Microsoft and Truist answered a call from the US government’s Federal Deposit Insurance Corporation four years ago to create a pooled investment fund to finance mission-driven banks in underbanked US communities.
The corporations helped launch the Mission Driven Bank Fund with an initial $120 million, which also included an anchor commitment from Warner Brothers Discovery.
The private investment fund sought to raise $500 million to offer flexible, below-market-rate capital and technical assistance to FDIC-insured, mission-driven banks as well as federally designated minority depository institutions and community development financial institutions. It has raised just over $70 million in additional funds.

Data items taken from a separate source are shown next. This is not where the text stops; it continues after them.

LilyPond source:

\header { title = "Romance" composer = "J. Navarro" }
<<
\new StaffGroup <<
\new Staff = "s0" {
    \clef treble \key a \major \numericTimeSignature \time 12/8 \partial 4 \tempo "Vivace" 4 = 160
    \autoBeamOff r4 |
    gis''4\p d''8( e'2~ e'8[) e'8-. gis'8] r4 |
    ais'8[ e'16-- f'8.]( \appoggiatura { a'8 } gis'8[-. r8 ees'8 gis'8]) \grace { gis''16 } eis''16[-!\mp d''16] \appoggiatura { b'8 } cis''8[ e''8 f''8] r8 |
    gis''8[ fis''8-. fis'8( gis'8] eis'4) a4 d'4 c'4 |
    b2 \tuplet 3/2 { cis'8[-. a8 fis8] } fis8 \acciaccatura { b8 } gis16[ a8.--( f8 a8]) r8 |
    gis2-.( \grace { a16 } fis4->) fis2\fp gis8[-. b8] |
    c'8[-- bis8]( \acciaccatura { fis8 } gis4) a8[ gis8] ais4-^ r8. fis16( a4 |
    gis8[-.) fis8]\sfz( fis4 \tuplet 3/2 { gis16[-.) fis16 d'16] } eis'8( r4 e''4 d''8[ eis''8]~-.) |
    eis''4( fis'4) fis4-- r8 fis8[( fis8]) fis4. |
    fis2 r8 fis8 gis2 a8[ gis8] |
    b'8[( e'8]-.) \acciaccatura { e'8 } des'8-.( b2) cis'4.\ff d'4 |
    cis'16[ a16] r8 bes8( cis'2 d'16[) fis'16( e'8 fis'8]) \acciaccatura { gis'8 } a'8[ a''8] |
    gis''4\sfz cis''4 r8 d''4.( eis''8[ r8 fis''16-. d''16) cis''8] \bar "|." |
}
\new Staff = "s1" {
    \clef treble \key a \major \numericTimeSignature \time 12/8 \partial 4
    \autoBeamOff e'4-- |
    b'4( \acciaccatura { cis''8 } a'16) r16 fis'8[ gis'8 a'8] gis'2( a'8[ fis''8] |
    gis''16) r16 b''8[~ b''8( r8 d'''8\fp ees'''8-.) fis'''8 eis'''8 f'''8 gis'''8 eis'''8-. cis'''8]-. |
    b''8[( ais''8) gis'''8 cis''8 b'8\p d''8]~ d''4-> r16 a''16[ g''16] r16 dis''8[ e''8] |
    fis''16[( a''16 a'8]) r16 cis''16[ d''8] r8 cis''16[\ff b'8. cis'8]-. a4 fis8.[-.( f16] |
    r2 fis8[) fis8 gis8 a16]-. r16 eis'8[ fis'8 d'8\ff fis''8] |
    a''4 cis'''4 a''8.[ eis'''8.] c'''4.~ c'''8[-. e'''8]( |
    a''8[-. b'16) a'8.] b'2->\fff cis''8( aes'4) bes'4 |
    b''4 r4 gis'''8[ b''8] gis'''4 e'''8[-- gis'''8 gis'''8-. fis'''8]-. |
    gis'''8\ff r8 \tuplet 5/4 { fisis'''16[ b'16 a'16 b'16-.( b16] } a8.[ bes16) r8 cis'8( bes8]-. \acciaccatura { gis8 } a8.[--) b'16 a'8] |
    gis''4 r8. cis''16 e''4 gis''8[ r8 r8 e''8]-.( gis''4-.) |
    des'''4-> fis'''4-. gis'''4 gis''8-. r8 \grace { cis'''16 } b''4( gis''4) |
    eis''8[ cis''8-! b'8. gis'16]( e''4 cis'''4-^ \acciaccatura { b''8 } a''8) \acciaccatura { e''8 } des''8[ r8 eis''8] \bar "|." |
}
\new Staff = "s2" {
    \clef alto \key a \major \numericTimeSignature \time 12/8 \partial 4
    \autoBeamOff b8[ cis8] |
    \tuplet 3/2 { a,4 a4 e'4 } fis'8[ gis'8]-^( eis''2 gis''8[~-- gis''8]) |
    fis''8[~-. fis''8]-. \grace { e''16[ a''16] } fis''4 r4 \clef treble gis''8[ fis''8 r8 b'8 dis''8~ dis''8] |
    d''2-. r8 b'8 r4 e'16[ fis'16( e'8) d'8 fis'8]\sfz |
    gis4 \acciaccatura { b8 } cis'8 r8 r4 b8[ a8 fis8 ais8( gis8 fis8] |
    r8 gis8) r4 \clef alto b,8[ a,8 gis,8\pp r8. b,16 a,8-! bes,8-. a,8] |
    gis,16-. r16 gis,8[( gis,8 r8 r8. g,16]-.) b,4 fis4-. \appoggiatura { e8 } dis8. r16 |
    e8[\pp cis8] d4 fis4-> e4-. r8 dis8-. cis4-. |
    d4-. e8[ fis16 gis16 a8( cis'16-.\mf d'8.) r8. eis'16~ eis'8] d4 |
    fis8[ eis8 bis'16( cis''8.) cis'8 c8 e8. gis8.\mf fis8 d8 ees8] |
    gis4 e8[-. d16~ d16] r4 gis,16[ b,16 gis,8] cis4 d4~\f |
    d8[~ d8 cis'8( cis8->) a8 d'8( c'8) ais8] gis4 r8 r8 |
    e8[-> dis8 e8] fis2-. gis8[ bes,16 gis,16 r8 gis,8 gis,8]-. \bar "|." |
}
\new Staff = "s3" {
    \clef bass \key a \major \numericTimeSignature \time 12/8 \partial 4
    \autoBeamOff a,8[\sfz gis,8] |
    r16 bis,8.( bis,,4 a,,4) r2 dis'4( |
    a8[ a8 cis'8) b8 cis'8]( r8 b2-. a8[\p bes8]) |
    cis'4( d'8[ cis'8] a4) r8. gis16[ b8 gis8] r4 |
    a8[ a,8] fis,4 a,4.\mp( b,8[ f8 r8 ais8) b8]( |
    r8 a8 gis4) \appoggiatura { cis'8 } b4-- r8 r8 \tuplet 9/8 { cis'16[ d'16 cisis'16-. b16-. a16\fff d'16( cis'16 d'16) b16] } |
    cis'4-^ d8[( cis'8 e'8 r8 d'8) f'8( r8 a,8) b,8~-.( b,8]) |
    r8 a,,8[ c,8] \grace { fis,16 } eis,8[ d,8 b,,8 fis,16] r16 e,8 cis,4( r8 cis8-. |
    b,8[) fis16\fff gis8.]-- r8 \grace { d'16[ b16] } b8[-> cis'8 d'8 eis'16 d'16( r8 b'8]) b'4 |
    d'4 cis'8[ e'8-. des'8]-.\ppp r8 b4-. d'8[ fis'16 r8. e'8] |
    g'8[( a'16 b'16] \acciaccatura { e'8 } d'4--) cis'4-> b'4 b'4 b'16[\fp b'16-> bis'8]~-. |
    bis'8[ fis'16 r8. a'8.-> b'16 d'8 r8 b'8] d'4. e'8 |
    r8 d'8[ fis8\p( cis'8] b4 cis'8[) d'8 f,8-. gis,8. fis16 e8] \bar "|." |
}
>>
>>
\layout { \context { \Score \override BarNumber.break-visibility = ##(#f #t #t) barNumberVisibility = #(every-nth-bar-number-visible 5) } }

The Mission Driven Bank Fund (unaffiliated with Mission Driven Finance) has secured commitments from banks including Enterprise Bank and Trust, Hancock Whitney Bank, Banner Bank and Lake City Bank.
Community Finance
The fund has backed 10 mission-driven banks to date, including Grand Bank for Savings, or Grand.bank, a minority depository institution and federal savings bank in Hattiesburg, Mississippi.
Grand.bank has a goal to improve the financial wellbeing of more than a million people in the state’s underserved communities by 2030. The community bank hopes to do so through “affordable homeownership” products like down-payment assistant loans and seller-financed mortgages for first-time home buyers.
“The financial and technical services support of the Mission Driven Bank Fund will help us reach that goal,” said Grand.bank’s Chris Sawyer. Mission Driven Bank declined to disclose the investment amount.
Other banks in Mission Driven Bank’s portfolio include American Bank, an MDI in Texas, and FNBC Bank, a CDFI that operates in Arkansas and Missouri’s underserved communities.
Bridging wealth gaps
Mission Driven Bank, co-managed by Black-led asset management firm Elizabeth Park Capital Management and impact investor Calvert Impact, has a pipeline of 300 mission-driven MDI and CDFI banks the managers believe could make a dent in the racial wealth gap by expanding the financial capacity of local banks to finance homeowners and small businesses.
Misperception of risk and other racial biases in lending from national lenders have also played a key role.
Just 142 of the approximately 4,500 banks and savings institutions the FDIC insures qualify as minority depository institutions with 51% or more of the voting stock owned by minority individuals.